A practical guide to confirming your Tor, proxy, or VPN configuration is not leaking your real IP address.

Why test at all

Every anonymity layer has failure modes. Tor can fail to route DNS through SOCKS. A VPN can drop and expose your IP. A web proxy might miss a WebRTC leak. The only way to know your setup works is to test it.

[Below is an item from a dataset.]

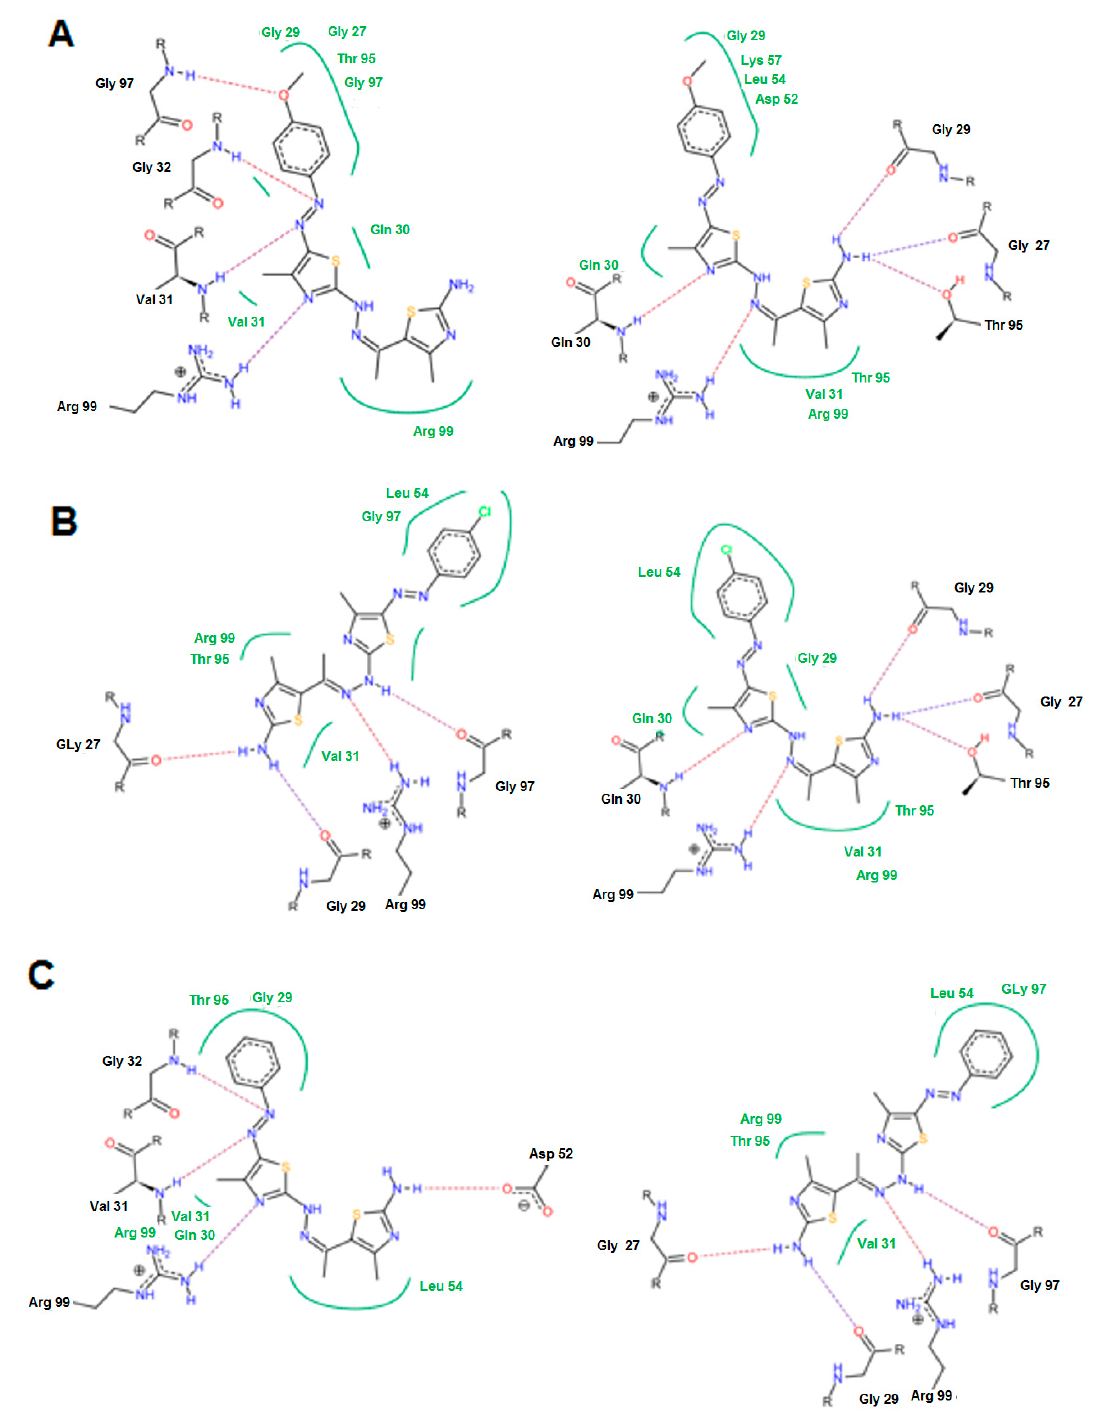
Figure 7. Possible binding modes of compounds ( A ) 14e ; ( B ) 14c ; and ( C ) 14a .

The five tools worth using

check.torproject.org

The canonical Tor check. A green message and a Tor exit node IP confirms your traffic is routing through the Tor network. One-click accessible from KillNode's proxy browser.

dnsleaktest.com

Sends DNS queries and reports which DNS servers responded. If you see your ISP's servers, your DNS is leaking. Run the Extended test for a thorough check.

ipleak.net

Combines IP, DNS, and WebRTC leak testing. The WebRTC leak section is the most important when using a VPN — browsers often bypass the VPN tunnel for WebRTC.

browserleaks.com

Covers canvas fingerprinting, font enumeration, WebGL, timezone, and screen resolution. Useful for understanding your fingerprint even when your IP is hidden.

whatismyipaddress.com

Simple IP lookup with geolocation. Confirms which country your Tor exit node appears to be in.

Testing with KillNode desktop

  1. Note your real IP with all tools disabled.
  2. Enable Tor in KillNode. Wait for 100% bootstrap.
  3. Configure your browser to use 127.0.0.1:9742 (HTTP) or 127.0.0.1:9741 (SOCKS5).
  4. Re-run all five tests. You should see a Tor exit IP and Tor DNS resolvers.
  5. Click New Identity in KillNode and re-run — the IP should change.

Red flags

  • Real IP in any test → proxy not applied to all traffic.
  • ISP DNS servers in DNS leak test → DNS is leaking outside the proxy.
  • WebRTC showing local IP → disable WebRTC in browser flags.
  • Timezone matches your real location → worth noting for high-security operations.